§ **INSTRUCTION 1**
Reproduce the thread about browsing a 2-million-record table, beginning at the words "Thread: browsing table" and stopping after the words "that displace the older records.".
§ **INSTRUCTION 2**
Continue the thread about browsing a 2-million-record table from the point where it stops.

§ **SOURCE PASSAGE**
Thread: browsing table with 2 million records

browsing table with 2 million records

From
aurora
Date:
I am running Postgre 7.4 on FreeBSD. The main table have 2 million record (we would like to do at least 10 mil or more). It is mainly a FIFO structure with maybe 200,000 new records coming in each day that displace the older records.

We have a GUI that let user browser through the record page by page at about 25 records a time. (Don't ask me why but we have to have this GUI). This translates to something like

  select count(*) from table   <-- to give feedback about the DB size
  select * from table order by date limit 25 offset 0

Tables seems properly indexed, with vacuum and analyze ran regularly. Still this very basic SQLs takes up to a minute run.

I read some recent messages that select count(*) would need a table scan for Postgre. That's disappointing. But I can accept an approximation if there are some way to do so. But how can I optimize select * from table order by date limit x offset y? One minute response time is not acceptable.

Any help would be appriciated.

Wy


Re: browsing table with 2 million records

From
Mark Lewis
Date:
Do you have an index on the date column?  Can you post an EXPLAIN
ANALYZE for the slow query?

-- Mark Lewis

On Wed, 2005-10-26 at 13:41 -0700, aurora wrote:
> I am running Postgre 7.4 on FreeBSD. The main table have 2 million
> record (we would like to do at least 10 mil or more). It is mainly a
> FIFO structure with maybe 200,000 new records coming in each day that
> displace the older records.
>
> We have a GUI that let user browser through the record page by page at
> about 25 records a time. (Don't ask me why but we have to have this
> GUI). This translates to something like
>
>   select count(*) from table   <-- to give feedback about the DB size
>   select * from table order by date limit 25 offset 0
>
> Tables seems properly indexed, with vacuum and analyze ran regularly.
> Still this very basic SQLs takes up to a minute run.
>
> I read some recent messages that select count(*) would need a table
> scan for Postgre. That's disappointing. But I can accept an
> approximation if there are some way to do so. But how can I optimize
> select * from table order by date limit x offset y? One minute
> response time is not acceptable.
>
> Any help would be appriciated.
>
> Wy
>
>


Re: browsing table with 2 million records

From
Scott Marlowe
Date:
On Wed, 2005-10-26 at 15:41, aurora wrote:
> I am running Postgre 7.4 on FreeBSD. The main table have 2 million
> record (we would like to do at least 10 mil or more). It is mainly a
> FIFO structure with maybe 200,000 new records coming in each day that
> displace the older records.
>
> We have a GUI that let user browser through the record page by page at
> about 25 records a time. (Don't ask me why but we have to have this
> GUI). This translates to something like
>
>   select count(*) from table   <-- to give feedback about the DB size
>   select * from table order by date limit 25 offset 0
>
> Tables seems properly indexed, with vacuum and analyze ran regularly.

§ **DATASET EXCERPTS**
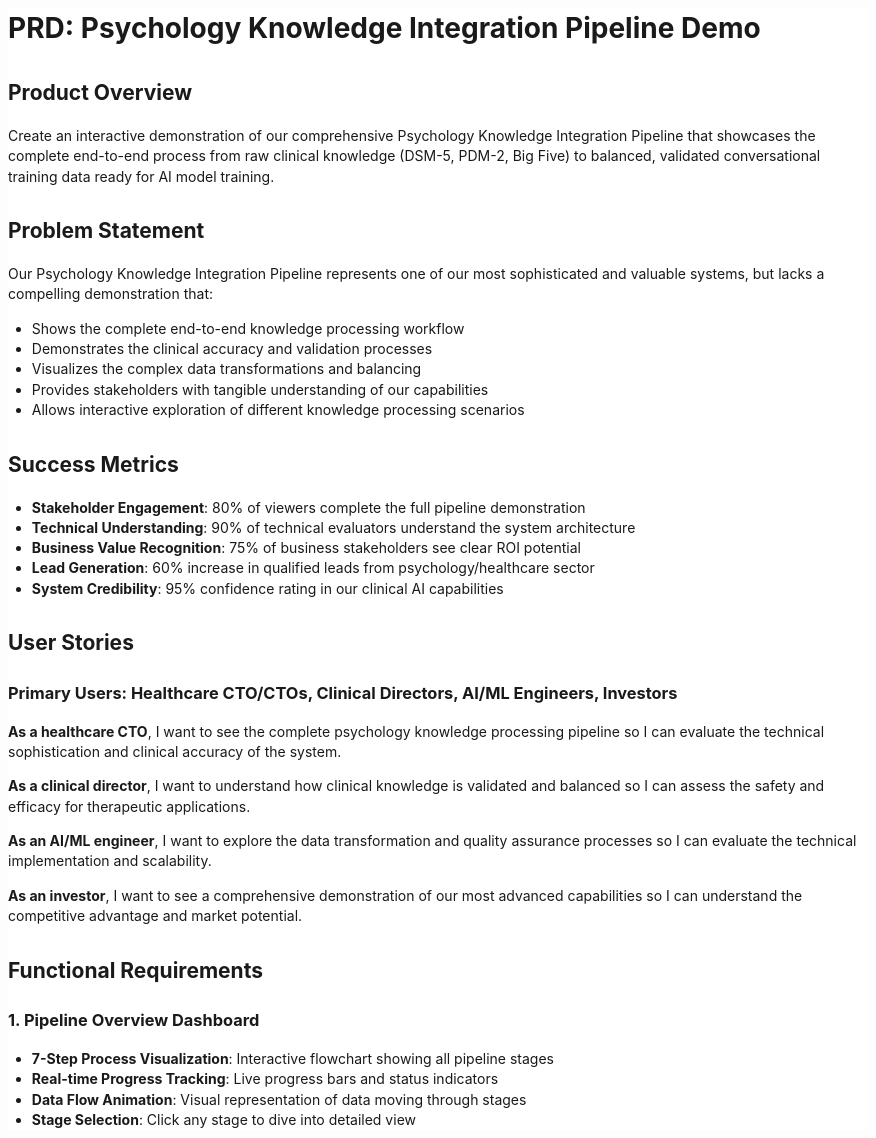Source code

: # PRD: Psychology Knowledge Integration Pipeline Demo

## Product Overview

Create an interactive demonstration of our comprehensive Psychology Knowledge Integration Pipeline that showcases the complete end-to-end process from raw clinical knowledge (DSM-5, PDM-2, Big Five) to balanced, validated conversational training data ready for AI model training.

## Problem Statement

Our Psychology Knowledge Integration Pipeline represents one of our most sophisticated and valuable systems, but lacks a compelling demonstration that:
- Shows the complete end-to-end knowledge processing workflow
- Demonstrates the clinical accuracy and validation processes
- Visualizes the complex data transformations and balancing
- Provides stakeholders with tangible understanding of our capabilities
- Allows interactive exploration of different knowledge processing scenarios

## Success Metrics

- **Stakeholder Engagement**: 80% of viewers complete the full pipeline demonstration
- **Technical Understanding**: 90% of technical evaluators understand the system architecture
- **Business Value Recognition**: 75% of business stakeholders see clear ROI potential
- **Lead Generation**: 60% increase in qualified leads from psychology/healthcare sector
- **System Credibility**: 95% confidence rating in our clinical AI capabilities

## User Stories

### Primary Users: Healthcare CTO/CTOs, Clinical Directors, AI/ML Engineers, Investors

**As a healthcare CTO**, I want to see the complete psychology knowledge processing pipeline so I can evaluate the technical sophistication and clinical accuracy of the system.

**As a clinical director**, I want to understand how clinical knowledge is validated and balanced so I can assess the safety and efficacy for therapeutic applications.

**As an AI/ML engineer**, I want to explore the data transformation and quality assurance processes so I can evaluate the technical implementation and scalability.

**As an investor**, I want to see a comprehensive demonstration of our most advanced capabilities so I can understand the competitive advantage and market potential.

## Functional Requirements

### 1. Pipeline Overview Dashboard
- **7-Step Process Visualization**: Interactive flowchart showing all pipeline stages
- **Real-time Progress Tracking**: Live progress bars and status indicators
- **Data Flow Animation**: Visual representation of data moving through stages
- **Stage Selection**: Click any stage to dive into detailed view
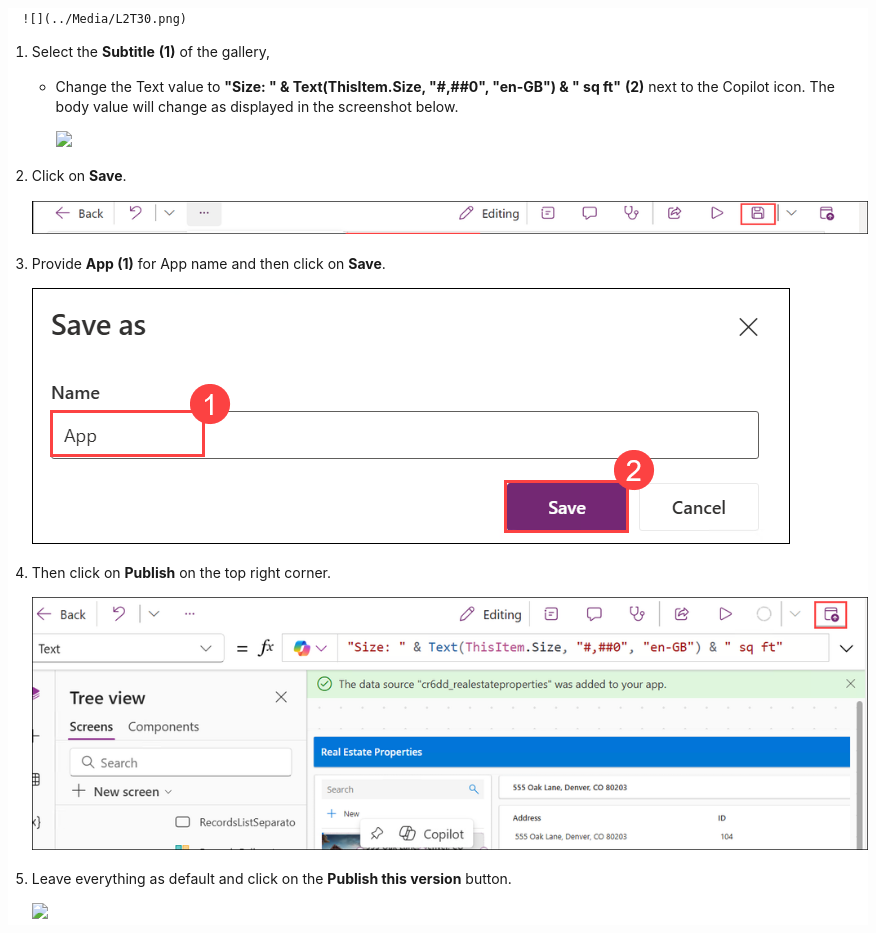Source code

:       ![](../Media/L2T30.png)

1. Select the **Subtitle** **(1)** of the gallery, 

    - Change the Text value to **"Size: " & Text(ThisItem.Size, "#,##0", "en-GB") & " sq ft"** **(2)** next to the Copilot icon. The body value will change as displayed in the screenshot below.

      ![](../Media/L2T31.png)

1. Click on **Save**.

    ![](../Media/bs38.png)

1. Provide **App (1)** for App name and then click on **Save**.

    ![](../Media/bs39.png)

1. Then click on **Publish** on the top right corner.

    ![](../Media/bs40.png)

1. Leave everything as default and click on the **Publish this version** button. 

    ![](../Media/L2T33.png)    
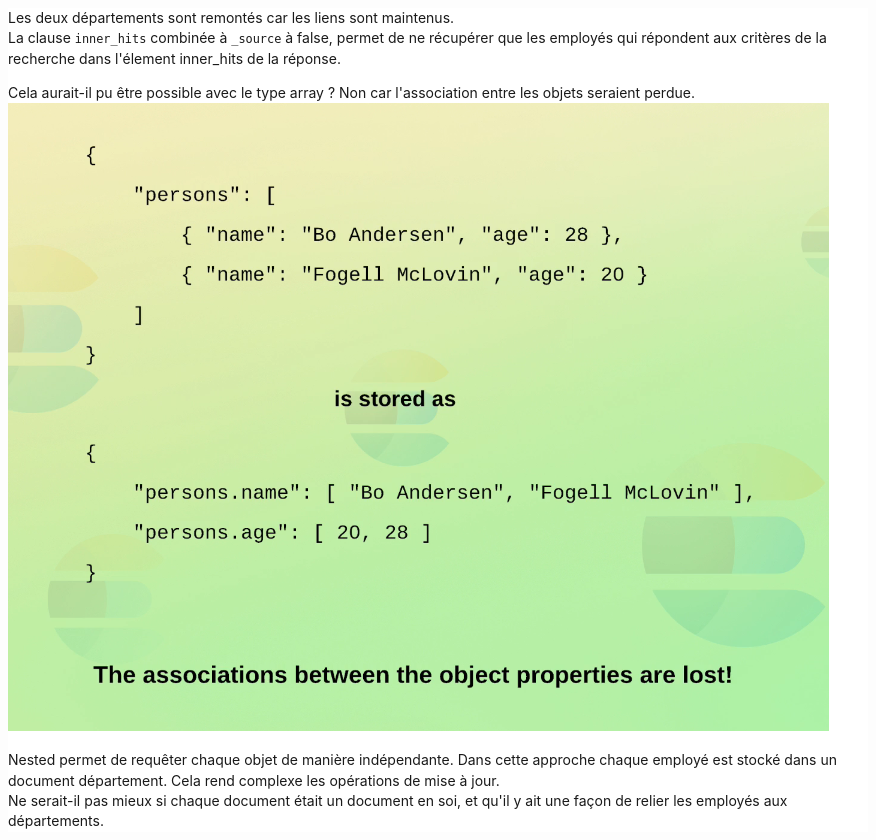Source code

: Les deux départements sont remontés car les liens sont maintenus.  
La clause `inner_hits` combinée à `_source` à false, permet de ne récupérer que les employés qui répondent aux critères de la recherche dans l'élement inner_hits de la réponse.

Cela aurait-il pu être possible avec le type array ? Non car l'association entre les objets seraient perdue.  
![](img/screenshot_from_2021-04-01_19-26-21.png)

Nested permet de requêter chaque objet de manière indépendante. Dans cette approche chaque employé est stocké dans un document département. Cela rend complexe les opérations de mise à jour.  
Ne serait-il pas mieux si chaque document était un document en soi, et qu'il y ait une façon de relier les employés aux départements.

§ **EXPECTED OUTPUT 1**
Thread: browsing table with 2 million records

browsing table with 2 million records

From
aurora
Date:
I am running Postgre 7.4 on FreeBSD. The main table have 2 million record (we would like to do at least 10 mil or more). It is mainly a FIFO structure with maybe 200,000 new records coming in each day that displace the older records.

§ **EXPECTED OUTPUT 2**
> Still this very basic SQLs takes up to a minute run.
>
> I read some recent messages that select count(*) would need a table
> scan for Postgre. That's disappointing. But I can accept an
> approximation if there are some way to do so. But how can I optimize
> select * from table order by date limit x offset y? One minute
> response time is not acceptable.

Have you run your script without the select count(*) part and timed it?

What does

explain analyze select * from table order by date limit 25 offset 0

say?

Is date indexed?

Re: browsing table with 2 million records

From
"Joshua D. Drake"
Date:
> We have a GUI that let user browser through the record page by page at
> about 25 records a time. (Don't ask me why but we have to have this
> GUI). This translates to something like
>
>   select count(*) from table   <-- to give feedback about the DB size

Do you have a integer field that is an ID that increments? E.g; serial?

>   select * from table order by date limit 25 offset 0

You could use a cursor.

Sincerely,

Joshua D. Drake


>
> Tables seems properly indexed, with vacuum and analyze ran regularly.
> Still this very basic SQLs takes up to a minute run.
>
> I read some recent messages that select count(*) would need a table
> scan for Postgre. That's disappointing. But I can accept an
> approximation if there are some way to do so. But how can I optimize
> select * from table order by date limit x offset y? One minute
> response time is not acceptable.
>
> Any help would be appriciated.
>
> Wy
>
>
--
The PostgreSQL Company - Command Prompt, Inc. 1.503.667.4564
PostgreSQL Replication, Consulting, Custom Development, 24x7 support
Managed Services, Shared and Dedicated Hosting
Co-Authors: plPHP, plPerlNG - http://www.commandprompt.com/


Re: browsing table with 2 million records

From
aurora
Date:
>>   select * from table order by date limit 25 offset 0

> Do you have an index on the date column?  Can you post an EXPLAIN
> ANALYZE for the slow query?

Wow! Now that I look again there are actually 2 date fields. One is indexed and one is not. Order by was done on the column without index. Using the indexed column turn a seq scan into index scan and the query performance is totally fine now.

It would still be helpful if select count(*) can perform well.

Thanks!

Wy

Re: browsing table with 2 million records

From
Alex Turner
Date:
You could also create your own index so to speak as a table that
simply contains a list of primary keys and an order value field that
you can use as your offset.  This can be kept in sync with the master
table using triggers pretty easily.  2 million is not very much if you
only have a integer pkey, and an integer order value, then you can
join it against the main table.

create table my_index_table (
primary_key_value int,
order_val int,
primary key (primary_key_value));

create index my_index_table_order_val_i on index_table (order_val);

select * from main_table a, my_index_table b where b.order_val>=25 and
b.order_val<50 and a.primary_key_id=b.primary_key_id

If the data updates alot then this won't work as well though as the
index table will require frequent updates to potentialy large number
of records (although a small number of pages so it still won't be
horrible).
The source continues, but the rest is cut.